Stored data entries
<<<<

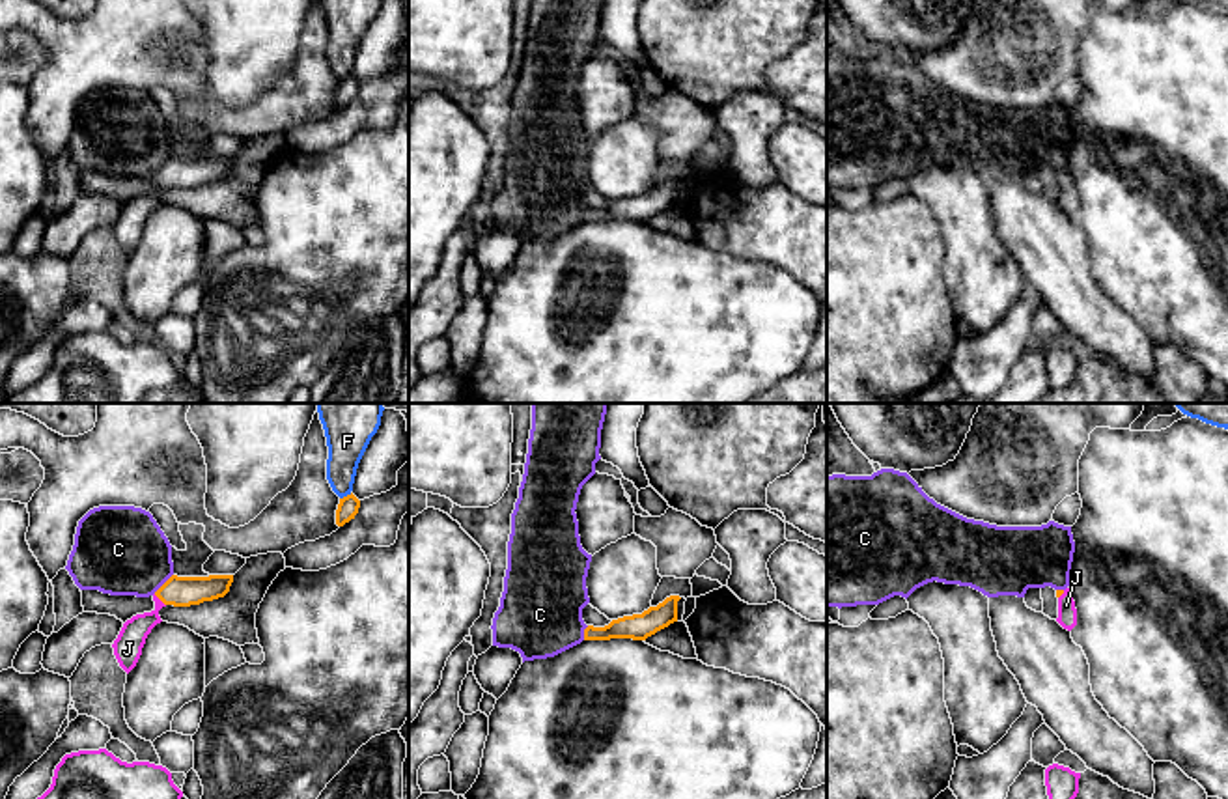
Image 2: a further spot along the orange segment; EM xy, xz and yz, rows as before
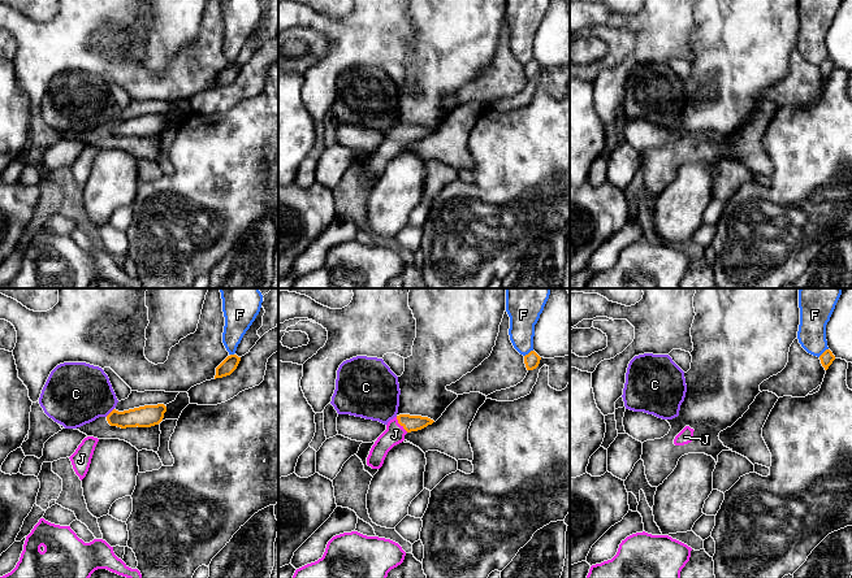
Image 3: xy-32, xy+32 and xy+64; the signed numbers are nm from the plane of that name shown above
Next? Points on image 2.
C: line xy (172, 574), (153, 592); two neurons
F: two neurons
J: line xy (178, 590), (159, 598), (155, 613), (127, 646); one neuron
Same neuron: J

>>>>

**TASK TO COMPLETE**:
When a record holds a picture, leave that picture out; copy the rest verbatim.

**OUTPUT**:
Image 2: a further spot along the orange segment; EM xy, xz and yz, rows as before
Image 3: xy-32, xy+32 and xy+64; the signed numbers are nm from the plane of that name shown above
Next? Points on image 2.
C: line xy (172, 574), (153, 592); two neurons
F: two neurons
J: line xy (178, 590), (159, 598), (155, 613), (127, 646); one neuron
Same neuron: J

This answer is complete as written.